Consider using pseudo-gestalt (http://www.d20srd.org/srd/variant/classes/gestaltCharacters.htm) characters.

Back when it was our normal DM running this future mini-campaign, we decided that Gestalt, while attractive in that way, might result in creations that exceeded our definition of overpowered. I'm ok with a Half-Red-Dragon Treant with 5 class levels, but one with 20 levels of barbarian filling in all those missing HD, BAB, and Skills just seemed wrong.

I appreciate the advice on balance, and have a lot of it rumbling in my head already, but my biggest problem at the moment is just populating the opposition, the forces of good.

bosssmiley
2008-08-21, 04:21 AM
<trim>

...what are some non-evil mid-range and high-level challenges for a greatly over-sized group of Lvl20 Monsters?

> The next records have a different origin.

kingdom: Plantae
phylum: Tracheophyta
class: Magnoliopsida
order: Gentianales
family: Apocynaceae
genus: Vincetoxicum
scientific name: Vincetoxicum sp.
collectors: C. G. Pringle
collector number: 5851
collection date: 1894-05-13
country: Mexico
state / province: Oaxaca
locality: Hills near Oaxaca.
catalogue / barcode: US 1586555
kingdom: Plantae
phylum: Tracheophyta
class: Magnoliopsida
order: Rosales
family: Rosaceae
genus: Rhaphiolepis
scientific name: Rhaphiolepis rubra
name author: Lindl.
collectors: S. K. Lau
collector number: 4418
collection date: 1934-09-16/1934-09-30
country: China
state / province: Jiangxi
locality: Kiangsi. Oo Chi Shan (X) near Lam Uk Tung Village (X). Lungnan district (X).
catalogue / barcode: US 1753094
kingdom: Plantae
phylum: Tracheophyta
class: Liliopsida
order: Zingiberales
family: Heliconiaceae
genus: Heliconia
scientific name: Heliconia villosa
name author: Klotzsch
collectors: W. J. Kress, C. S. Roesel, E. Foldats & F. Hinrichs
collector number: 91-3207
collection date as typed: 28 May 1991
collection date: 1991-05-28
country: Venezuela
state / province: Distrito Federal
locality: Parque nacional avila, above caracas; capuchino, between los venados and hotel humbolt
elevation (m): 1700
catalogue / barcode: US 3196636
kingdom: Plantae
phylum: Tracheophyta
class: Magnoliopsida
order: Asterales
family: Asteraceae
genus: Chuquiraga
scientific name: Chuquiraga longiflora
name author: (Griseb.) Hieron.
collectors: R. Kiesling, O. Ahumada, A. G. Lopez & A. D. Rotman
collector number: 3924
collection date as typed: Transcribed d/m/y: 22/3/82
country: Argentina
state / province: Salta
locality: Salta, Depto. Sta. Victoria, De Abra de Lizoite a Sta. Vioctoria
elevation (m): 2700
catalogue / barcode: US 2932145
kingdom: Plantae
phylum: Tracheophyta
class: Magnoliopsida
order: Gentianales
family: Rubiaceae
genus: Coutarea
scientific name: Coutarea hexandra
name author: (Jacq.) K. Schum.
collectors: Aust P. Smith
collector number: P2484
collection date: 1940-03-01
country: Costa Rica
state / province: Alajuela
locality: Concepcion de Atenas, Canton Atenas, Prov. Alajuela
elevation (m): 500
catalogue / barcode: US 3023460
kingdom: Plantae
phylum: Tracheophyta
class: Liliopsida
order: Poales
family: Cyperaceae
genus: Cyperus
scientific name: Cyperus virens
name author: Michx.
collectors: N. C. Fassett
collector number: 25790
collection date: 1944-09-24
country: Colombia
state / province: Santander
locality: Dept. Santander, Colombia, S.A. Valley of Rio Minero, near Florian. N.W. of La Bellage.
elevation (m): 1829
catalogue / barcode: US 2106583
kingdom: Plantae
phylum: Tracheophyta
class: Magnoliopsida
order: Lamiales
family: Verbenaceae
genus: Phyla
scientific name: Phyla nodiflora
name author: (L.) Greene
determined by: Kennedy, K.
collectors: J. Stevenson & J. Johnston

Most books are available (an upside to a large group), I just can't seem to find a lot of great foes for this match.

20th level? Ugh! You masochist. :smallamused:

PC-race Good and Neutral characters. Heck! Use some of the player's old PCs if they'll let you.
Non-evil giants (Stone, Cloud, Storm, etc.), either with class levels, or as horde monsters
Non-evil dragons
Classed and templated versions of creatures (Axiomatic, Celestial, Half-Celestial, etc.)
Awakened legendary animals with class levels (IIRC Dungeon did an awakened Cachelot Druid in one adventure)
Eladrins, Guardinals, Archons, etc.
Any evil race you fancy (Evil is known for turning on itself after all)

Dr Bwaa
2008-08-21, 07:39 AM
I agree with mr. smiley, especially on his last point and what that means. The nice thing about playing an evil campaign is that you can throw everything in any book at the players. The good guys want to destroy evil, the neutral guys, well, they don't want to be stomped, at any rate, and the evil guys want to take over the world themselves, not let someone else do it!

Prometheus
2008-08-21, 01:44 PM
If you've got room for humor in the campaign, I suggest common peasants can rapidly gain PC levels when they become "heroes", "adventurers", or when "God chooses someone noble to lead". Maybe the simple act of standing in the big, bad, monsters way can be enough to elevate their status. Make it as scathing a parody of the "everyday hero" or the typical D&D adventurer as possible. If you make it sudden enough, you will make your evil party vigilante destroyers of anything good, and maybe even afraid of random acts of kindness and the like, just as the lowliest zombie can deliver a surprise in a horror campaign.

dspeyer
2008-08-22, 09:14 AM
One of the great strengths of goodness is the ability of very large groups of good people to work together toward a common cause without backstabbing eachother (or constantly worrying about backstabbing). With that in mind, a good antagonist might be a paladin order. Don't limit it to the paladin class, though, fill it with rangers and clerics and rogues, with artificers and experts back home running support and wandering bards providing intelligence. Make them trusted enough that any commoner who sights an evil monter runs to the nearest order member to call for help. Remember that while LE and CE tend to fight eachother, LG and CG tend to grumble a lot but work together anyway.

Another strength of goodness is that it allows apolitical scholars and craftsmen to work together in peace. Consider giving one of your civilizations (probably dwarves, maybe in conjunction with gnomes) steam engines and gunpowder. Keep going up the steampunk (and a little magitech) tree until the power levels balance.